Mentally, every doubt in my head races around. Three weeks ago just before the taper during my last 20 miler, I'm high as a kite...I want to run the race tomorrow. I am so ready & just want it done.

Then, during the taper, all the insecurities surface...did I do enough? Did I challenge myself enough? Maybe I worked too hard. I should have been keeping up with my weight training. Why didn't I take up yoga on my rest days? I should have bought the other model of shoes. And why does it feel like running 3 miles is impossible, when running 20 had me floating on air?

But it never fails...I follow the taper, I toe up at the line race day, and it all pays off. I'm always ready.  For me, it's the thing I like least about training, but I want to know I did everything possible to set myself up for success...and that includes the taper...

Friday, November 1, 2013

Boston

In the running world, we all know what BQ means, boston qualifying time...what makes Boston so special & elite technically, is that you have to have a qualifying time to be able to apply to try to get in (unless you get a charity number, which means you raise x amount of $ for a particular charity). It still is not a guarantee based on how many people in your age group applied & what their qualifying times were. It is in a league of it's own.

I am not going to lie...I knew exactly what my "qualifying time" needed to be. I also knew that depending on how I was feeling, and how the race played out...I could easily end up happy just with a finish. Even when everything goes right in your training, race day could just not be your day, & you could end up having to adjust your goals.

When I crossed the finish, I looked at the Finish Clock Time (running clock time) and thought, "oh well, I just missed it...well, I gave it a good fight, & I have nothing to be ashamed of. Still a great race, great time, great finish"....When I literally stopped my Garmen and then, stopped running...everything hurt...my hip flexors felt like they were on fire, and my calves began to cramp up...honest to God, I could barely walk.

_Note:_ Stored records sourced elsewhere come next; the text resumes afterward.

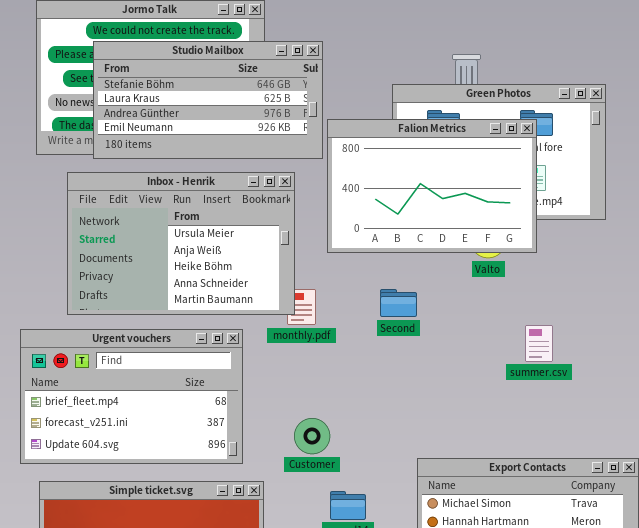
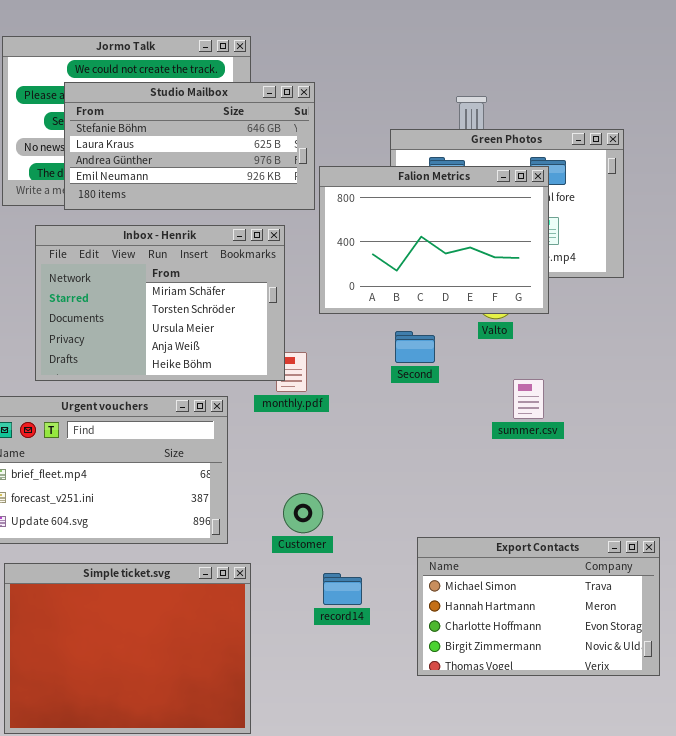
Inbox - Henrik: [67,172,295,315] -> [35,225,285,381], scrolled up 2 rows
Second: [380,289,417,317] -> [395,331,435,363], moved
summer.csv: [525,325,553,362] -> [513,379,544,419], moved

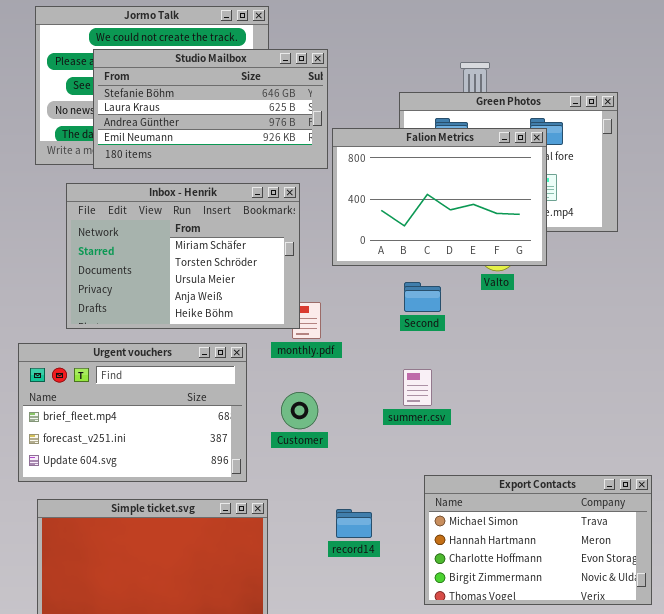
summer.csv: [513,379,544,419] -> [403,369,432,406], moved
Customer: [283,493,323,533] -> [281,392,318,429], moved

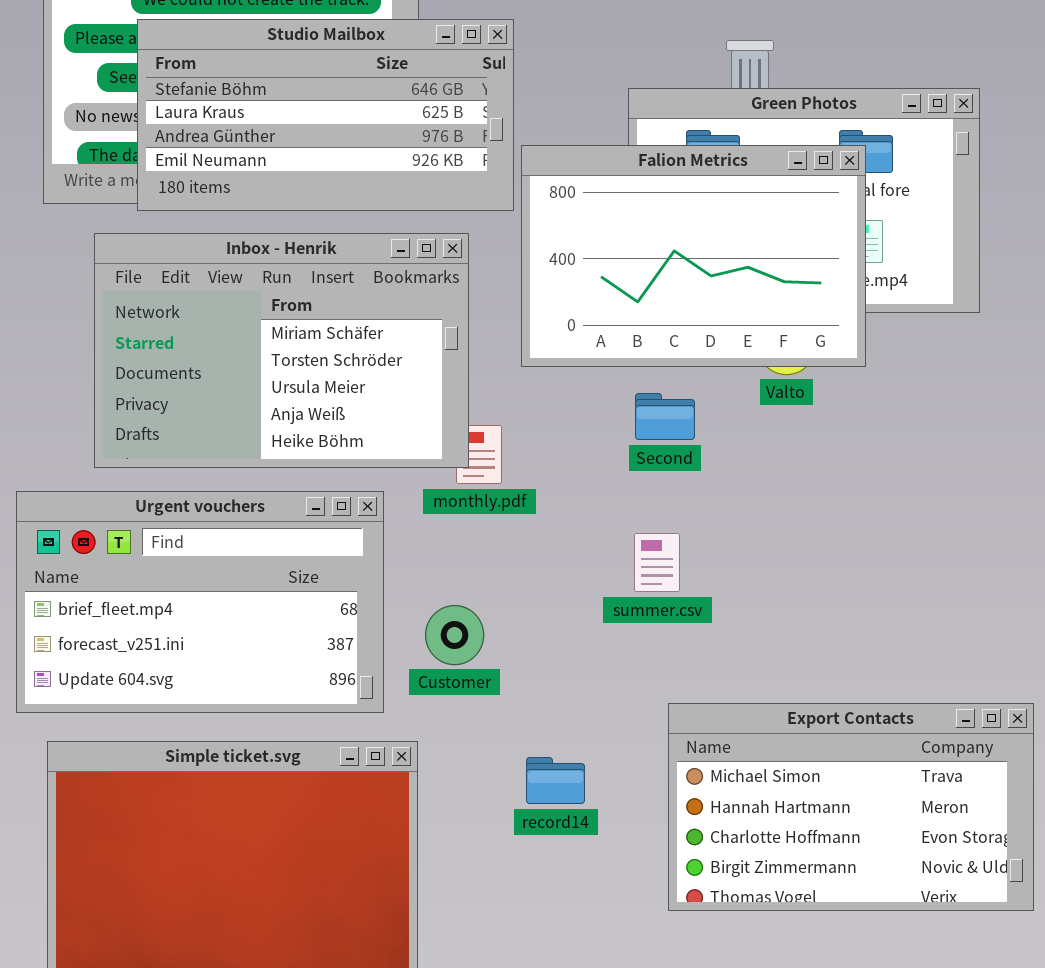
Customer: [281,392,318,429] -> [425,605,484,665], moved

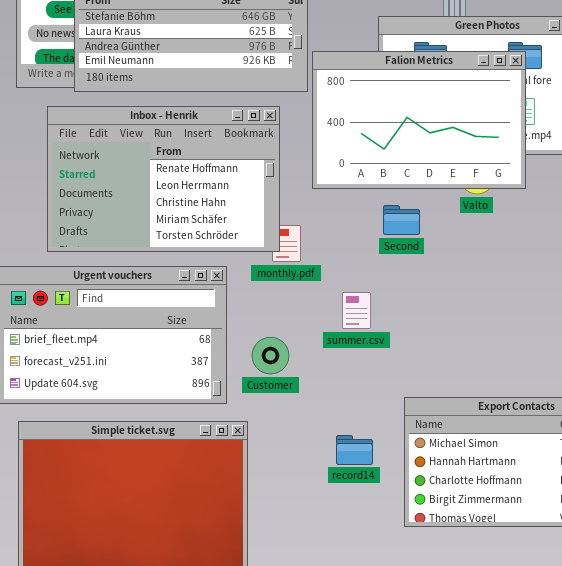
Inbox - Henrik: [94,233,469,468] -> [47,106,280,252], scrolled up 3 rows
summer.csv: [634,533,680,592] -> [342,292,371,329], moved
record14: [526,757,585,804] -> [336,435,373,465], moved

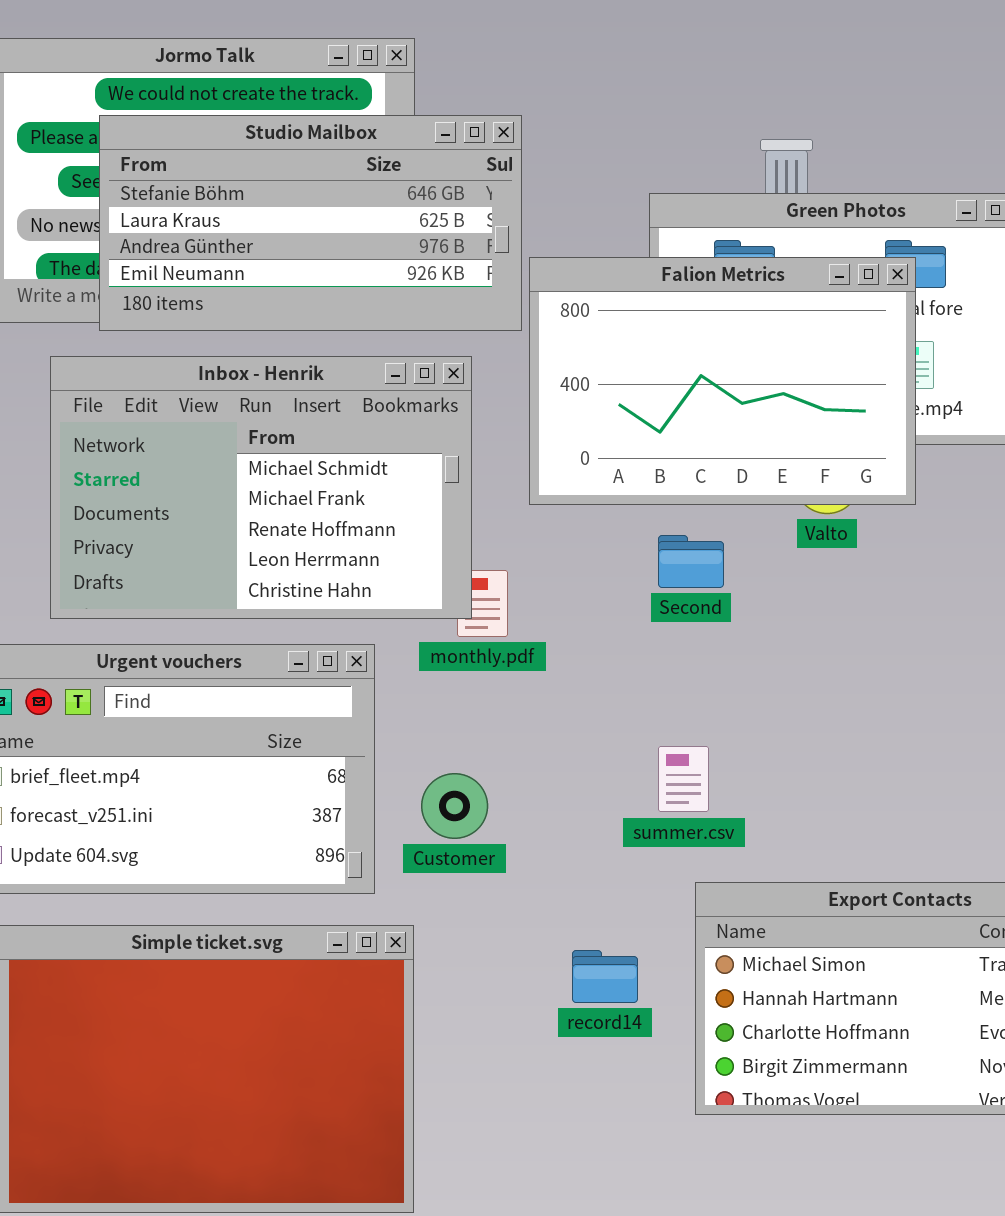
Inbox - Henrik: [47,106,280,252] -> [50,356,472,619], scrolled up 2 rows
summer.csv: [342,292,371,329] -> [658,746,709,812], moved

I found my husband, and I told him I just needed to get out of there...all I wanted to do was go home & plunge into boiling water to work out all the tightness & cramping I was immediately feeling. I remember, thinking that I was so happy I finished because then, I would never have to do THAT again. Clearly, half marathons and below were more my thing...I could do well & not take up too much time of my life training, I could definitely walk better after the finish...yes, the big joke at this race, how do you tell the halfers versus the fulls? The Halfs were all drinking beer and enjoying the live rock bands...the Marathoners were looking for bananas, more water, & the quickest exit out of there.

We made the big trek home (all of 20 minutes) with me cramping up with every move I made...(I so should have stayed and taken advantage of that massage tent)...I made it up the stairs, & literally, plunged into a bath as hot as I could stand. Shortly, after, I got dressed to head over to the two soccer games for my girls when I got the message...

A dear friend of mine who is practically the major of running if running were a town...she knew my exact time...& indeed those two sweet letters beside them...BQ. And just like that, I was feeling like a million bucks again. Gone were the cramps, the dehydration...all I had was hope.

That's why we all refer to it as Boston...everyone knows what you mean when you say "I'm doing Boston", "I'm trying to qualify" (for Boston), "I BQ'd"....it symbolizes something so sacred and special...it's hope wrapped up in two letters...

I will throw my hat into Boston 2015, and if luck goes my way, I will get a hard-earned number...and I will run with hope, joy, pride....and love...because there is nothing like a BQ, nothing that compares to Boston.